Aim of the exercise
In the records below, from the first line up to and including the line with "بایگانی نوشته‌ها", swap every "béguin" for "coup de cœur" and leave everything else unchanged. Reproduce only those lines.
─── Provided data ───
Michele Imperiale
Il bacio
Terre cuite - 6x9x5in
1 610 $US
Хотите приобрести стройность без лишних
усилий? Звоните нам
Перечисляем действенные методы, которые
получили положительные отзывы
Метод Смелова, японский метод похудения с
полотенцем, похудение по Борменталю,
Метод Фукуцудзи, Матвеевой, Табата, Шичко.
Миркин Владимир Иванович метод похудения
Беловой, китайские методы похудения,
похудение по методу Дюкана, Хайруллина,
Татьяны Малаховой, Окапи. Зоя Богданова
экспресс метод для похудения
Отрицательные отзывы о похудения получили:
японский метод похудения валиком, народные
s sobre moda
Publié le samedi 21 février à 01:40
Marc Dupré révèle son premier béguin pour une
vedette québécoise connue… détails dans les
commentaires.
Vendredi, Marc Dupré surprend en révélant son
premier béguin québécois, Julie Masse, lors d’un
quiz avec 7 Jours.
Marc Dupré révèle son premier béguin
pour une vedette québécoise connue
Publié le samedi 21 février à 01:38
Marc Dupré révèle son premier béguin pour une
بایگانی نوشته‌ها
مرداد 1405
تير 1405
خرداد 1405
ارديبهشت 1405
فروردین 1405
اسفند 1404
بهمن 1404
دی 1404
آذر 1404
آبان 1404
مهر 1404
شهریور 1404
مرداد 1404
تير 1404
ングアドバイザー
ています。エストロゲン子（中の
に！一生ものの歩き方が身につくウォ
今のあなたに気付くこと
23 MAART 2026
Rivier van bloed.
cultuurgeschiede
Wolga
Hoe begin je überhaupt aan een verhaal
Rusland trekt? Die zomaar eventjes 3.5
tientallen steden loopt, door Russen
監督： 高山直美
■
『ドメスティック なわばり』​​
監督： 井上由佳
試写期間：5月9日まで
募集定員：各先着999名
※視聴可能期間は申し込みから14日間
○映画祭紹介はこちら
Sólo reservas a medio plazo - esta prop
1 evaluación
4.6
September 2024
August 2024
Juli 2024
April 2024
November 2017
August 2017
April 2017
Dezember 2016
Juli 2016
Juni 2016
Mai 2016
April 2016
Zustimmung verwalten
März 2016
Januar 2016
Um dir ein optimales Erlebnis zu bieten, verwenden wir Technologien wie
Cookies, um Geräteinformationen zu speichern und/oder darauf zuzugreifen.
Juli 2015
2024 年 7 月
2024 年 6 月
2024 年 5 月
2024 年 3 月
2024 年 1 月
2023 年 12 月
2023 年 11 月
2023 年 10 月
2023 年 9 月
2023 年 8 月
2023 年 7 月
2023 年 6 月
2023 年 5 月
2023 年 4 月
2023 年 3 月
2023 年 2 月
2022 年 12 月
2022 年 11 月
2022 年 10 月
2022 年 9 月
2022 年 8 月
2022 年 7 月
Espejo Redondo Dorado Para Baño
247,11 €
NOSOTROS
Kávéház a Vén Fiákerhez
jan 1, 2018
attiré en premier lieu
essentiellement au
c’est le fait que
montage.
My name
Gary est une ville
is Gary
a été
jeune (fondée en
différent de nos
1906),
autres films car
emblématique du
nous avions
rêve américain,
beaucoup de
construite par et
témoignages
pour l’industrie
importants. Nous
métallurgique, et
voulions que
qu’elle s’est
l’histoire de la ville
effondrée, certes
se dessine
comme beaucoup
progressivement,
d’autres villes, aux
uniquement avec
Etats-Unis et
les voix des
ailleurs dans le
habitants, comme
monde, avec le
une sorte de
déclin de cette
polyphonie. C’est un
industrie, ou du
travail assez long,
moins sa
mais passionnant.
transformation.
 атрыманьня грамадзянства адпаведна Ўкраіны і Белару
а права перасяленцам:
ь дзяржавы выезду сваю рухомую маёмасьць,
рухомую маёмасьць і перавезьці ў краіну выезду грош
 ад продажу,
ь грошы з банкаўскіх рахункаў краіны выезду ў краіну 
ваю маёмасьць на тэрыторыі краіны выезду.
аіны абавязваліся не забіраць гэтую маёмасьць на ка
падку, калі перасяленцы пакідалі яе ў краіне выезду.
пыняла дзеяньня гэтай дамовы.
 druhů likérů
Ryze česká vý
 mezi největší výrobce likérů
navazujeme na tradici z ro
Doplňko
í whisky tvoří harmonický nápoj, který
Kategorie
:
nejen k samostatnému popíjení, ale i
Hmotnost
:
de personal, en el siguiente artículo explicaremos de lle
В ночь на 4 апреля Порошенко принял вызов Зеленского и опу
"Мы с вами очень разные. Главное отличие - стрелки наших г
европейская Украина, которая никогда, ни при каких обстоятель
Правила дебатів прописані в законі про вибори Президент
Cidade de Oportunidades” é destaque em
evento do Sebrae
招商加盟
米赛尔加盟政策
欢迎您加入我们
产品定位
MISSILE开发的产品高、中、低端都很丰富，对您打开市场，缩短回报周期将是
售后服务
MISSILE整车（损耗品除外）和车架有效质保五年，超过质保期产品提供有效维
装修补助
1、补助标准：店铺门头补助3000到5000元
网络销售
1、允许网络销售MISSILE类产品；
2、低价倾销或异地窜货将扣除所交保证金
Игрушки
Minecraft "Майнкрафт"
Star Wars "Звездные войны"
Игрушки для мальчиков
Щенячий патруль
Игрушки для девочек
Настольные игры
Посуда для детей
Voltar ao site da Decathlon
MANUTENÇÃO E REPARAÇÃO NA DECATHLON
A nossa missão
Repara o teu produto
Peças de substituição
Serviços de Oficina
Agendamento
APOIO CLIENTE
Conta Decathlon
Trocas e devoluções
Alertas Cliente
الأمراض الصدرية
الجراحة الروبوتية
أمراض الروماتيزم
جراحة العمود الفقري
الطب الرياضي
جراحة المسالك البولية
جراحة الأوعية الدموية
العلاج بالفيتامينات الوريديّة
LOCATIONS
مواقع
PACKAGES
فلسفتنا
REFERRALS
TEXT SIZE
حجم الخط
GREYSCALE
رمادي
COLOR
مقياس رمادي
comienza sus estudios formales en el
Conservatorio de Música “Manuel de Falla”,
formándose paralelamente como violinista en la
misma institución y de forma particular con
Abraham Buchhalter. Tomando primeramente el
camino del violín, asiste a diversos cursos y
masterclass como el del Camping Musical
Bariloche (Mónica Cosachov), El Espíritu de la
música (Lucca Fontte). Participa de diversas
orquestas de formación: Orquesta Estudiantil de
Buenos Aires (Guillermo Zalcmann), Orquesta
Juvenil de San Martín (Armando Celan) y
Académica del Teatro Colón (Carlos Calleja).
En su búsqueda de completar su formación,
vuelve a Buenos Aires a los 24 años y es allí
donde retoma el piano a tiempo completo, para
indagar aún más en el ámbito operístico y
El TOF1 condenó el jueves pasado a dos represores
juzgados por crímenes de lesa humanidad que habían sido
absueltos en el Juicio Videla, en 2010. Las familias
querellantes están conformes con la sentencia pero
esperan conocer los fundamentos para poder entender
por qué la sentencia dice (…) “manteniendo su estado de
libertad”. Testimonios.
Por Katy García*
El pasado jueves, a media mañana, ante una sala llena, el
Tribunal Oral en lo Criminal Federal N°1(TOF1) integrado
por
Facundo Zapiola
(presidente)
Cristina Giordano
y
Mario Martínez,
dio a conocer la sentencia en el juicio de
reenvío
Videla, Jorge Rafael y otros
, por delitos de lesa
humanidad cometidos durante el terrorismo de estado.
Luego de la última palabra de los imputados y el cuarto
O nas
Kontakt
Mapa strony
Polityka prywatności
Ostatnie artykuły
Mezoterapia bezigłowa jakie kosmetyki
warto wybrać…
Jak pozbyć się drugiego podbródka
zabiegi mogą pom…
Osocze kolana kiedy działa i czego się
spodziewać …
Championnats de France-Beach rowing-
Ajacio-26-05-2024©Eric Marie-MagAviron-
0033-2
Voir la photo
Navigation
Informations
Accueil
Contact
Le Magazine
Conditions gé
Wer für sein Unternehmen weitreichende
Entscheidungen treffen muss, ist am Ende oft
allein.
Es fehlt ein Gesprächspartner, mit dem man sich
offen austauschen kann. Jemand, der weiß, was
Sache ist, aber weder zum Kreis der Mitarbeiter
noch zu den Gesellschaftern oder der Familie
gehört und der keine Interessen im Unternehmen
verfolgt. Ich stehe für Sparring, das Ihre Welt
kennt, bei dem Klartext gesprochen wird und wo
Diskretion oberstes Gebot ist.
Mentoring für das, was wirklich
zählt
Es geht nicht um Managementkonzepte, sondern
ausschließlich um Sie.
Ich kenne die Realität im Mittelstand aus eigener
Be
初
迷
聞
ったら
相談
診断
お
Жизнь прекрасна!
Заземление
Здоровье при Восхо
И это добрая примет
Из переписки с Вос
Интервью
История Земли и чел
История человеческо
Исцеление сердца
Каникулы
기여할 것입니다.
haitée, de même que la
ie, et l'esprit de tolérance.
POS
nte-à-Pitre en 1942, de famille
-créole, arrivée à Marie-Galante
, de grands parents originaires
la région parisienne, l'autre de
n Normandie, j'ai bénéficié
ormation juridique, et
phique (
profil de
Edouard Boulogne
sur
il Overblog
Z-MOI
───
Solution to the problem
Michele Imperiale
Il bacio
Terre cuite - 6x9x5in
1 610 $US
Хотите приобрести стройность без лишних
усилий? Звоните нам
Перечисляем действенные методы, которые
получили положительные отзывы
Метод Смелова, японский метод похудения с
полотенцем, похудение по Борменталю,
Метод Фукуцудзи, Матвеевой, Табата, Шичко.
Миркин Владимир Иванович метод похудения
Беловой, китайские методы похудения,
похудение по методу Дюкана, Хайруллина,
Татьяны Малаховой, Окапи. Зоя Богданова
экспресс метод для похудения
Отрицательные отзывы о похудения получили:
японский метод похудения валиком, народные
s sobre moda
Publié le samedi 21 février à 01:40
Marc Dupré révèle son premier coup de cœur pour une
vedette québécoise connue… détails dans les
commentaires.
Vendredi, Marc Dupré surprend en révélant son
premier coup de cœur québécois, Julie Masse, lors d’un
quiz avec 7 Jours.
Marc Dupré révèle son premier coup de cœur
pour une vedette québécoise connue
Publié le samedi 21 février à 01:38
Marc Dupré révèle son premier coup de cœur pour une
بایگانی نوشته‌ها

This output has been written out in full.